CONSIGNE DONNÉE —
Rédigez la suite du texte consacré à l'entreprise Clextral, en reprenant juste après sa dernière phrase.

TEXTE EXTRAIT —
En 1956, la société qui allait donner naissance à Clextral a acquis une licence d’exploitation de l’extrusion bivis. À partir de cette technologie et en pratiquant le codéveloppement avec ses clients‚ elle a su conquérir des marchés aussi inattendus que les équipements industriels pour les cornflakes ou encore pour la pâte à papier fiduciaire‚ où elle a acquis une position de leader mondial. Malgré plusieurs changements d’actionnaire, Clextral s’est dotée d’une identité très forte reposant sur le respect du produit, des clients et des salariés, identité qu’elle a su faire partager à ses actionnaires. Ayant construit sa croissance sur l’innovation et sur l’internationalisation, et tout en ayant conservé son site de production à Firminy, elle possède des filiales et bureaux sur tous les continents.
Clextral conçoit et produit des machines spéciales destinées à plusieurs industries : l’agroalimentaire (cornflakes, snacks apéritifs, aliments pour poissons d’élevage, croquettes pour chiens et chats, semoule de couscous…), l’industrie papetière (pâte à papier pour billets de banque et sécurité…), la plasturgie (fabrication de compounds), l’industrie chimique (extrusion réactive…), et le nucléaire (pompes de sécurité).
La technologie sur laquelle reposent la plupart de ces machines est l’extrusion bivis. Elle comprend un moteur, un réducteur de vitesse pour transmettre le mouvement du moteur à deux arbres, un jeu de vis de formes complexes, des dispositifs permettant de faire subir à la matière des réactions thermiques et chimiques, et enfin des systèmes de coupe qui donnent au produit sa forme finale. L’intérêt de cette technologie flexible est que la transformation du produit se fait en continu. Une machine de ce type est capable, par exemple, de produire jusqu’à 25 tonnes de croquettes pour poissons à l’heure.
D’autres technologies sont utilisées, par exemple pour transformer la farine de blé en semoule et la sécher suivant différentes granulométries, ou encore pour nettoyer, blanchir et couper les fibres de coton qui servent à produire la pâte à papier fiduciaire. Enfin, l’entreprise fabrique des pompes de sécurité qui équipent l’ensemble des centrales nucléaires EPR (European Pressurized Reactor) en France, et elle en a également vendu en Belgique, en Afrique du Sud, en Corée et en Chine.
Histoire d’une entreprise
En 1956, l’une des divisions de la Compagnie des Ateliers et Forges de la Loire (CAFL) acquiert une licence d’exploitation du brevet de la technologie d’extrusion bivis, qui avait été inventée par un ingénieur italien, Roberto Colombo, pour produire des matières plastiques. Pendant des années, c’est cette application que la CAFL a exploitée, par exemple en vendant à Rhône-Poulenc des machines destinées à fabriquer des profilés en PVC (Polychlorure de vinyle) ou des polyamides.

EXTRAIT DES DONNÉES —
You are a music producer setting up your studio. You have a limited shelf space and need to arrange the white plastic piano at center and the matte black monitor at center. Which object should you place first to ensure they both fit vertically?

RÉPONSE RÉDIGÉE —
En 1970, la CAFL fusionne avec la Société des Forges et Ateliers du Creusot pour donner naissance à Creusot-Loire.
En 1971, le Centre technique de l’union des céréaliers (CTU) organise une mission aux États-Unis pour étudier la façon dont sont valorisés les produits issus du maïs. Il découvre un procédé mis au point par une société familiale, Wenger : une machine monovis cuit les grains de maïs sous pression, comme dans une cocotte-minute ; au moment où le maïs sort de la machine, il s’expanse instantanément et devient croustillant.
Le CTU a cherché des constructeurs français de monovis pour concevoir avec eux des produits innovants à partir de céréales. N’en ayant pas trouvé, il s’est rabattu sur l’extrusion bivis de Creusot-Loire. Cette société a été suffisamment iconoclaste pour accepter de mettre de la farine dans une machine destinée à fabriquer du plastique, et le résultat a été un pain plat qui a connu un énorme succès. Commercialisé en France sous le nom de Cracotte, il s’est répandu dans le monde entier sous divers noms et avec des recettes variées. Le codéveloppement a été assuré avec la société Diepal, ultérieurement rachetée par BSN.
Dès ce moment, l’entreprise a été identifiée par l’industrie agroalimentaire comme possédant une technologie qui permettait de créer des produits innovants dans des conditions de fabrication très intéressantes, c’est-à-dire en continu et en utilisant très peu d’eau.
Les dirigeants de Creusot-Loire, sentant que la fin du groupe était proche, ont eu la sagesse, juste avant le dépôt de bilan, de filialiser certaines activités afin qu’elles puissent lui survivre. En 1984 est née la société Clextral, dont le nom est composé de CL (Creusot-Loire), EXT (extrusion) et AL (alimentaire). En 1985, Clextral a fait partie des entités qui ont rejoint Framatome au sein d’un pôle d’équipements industriels.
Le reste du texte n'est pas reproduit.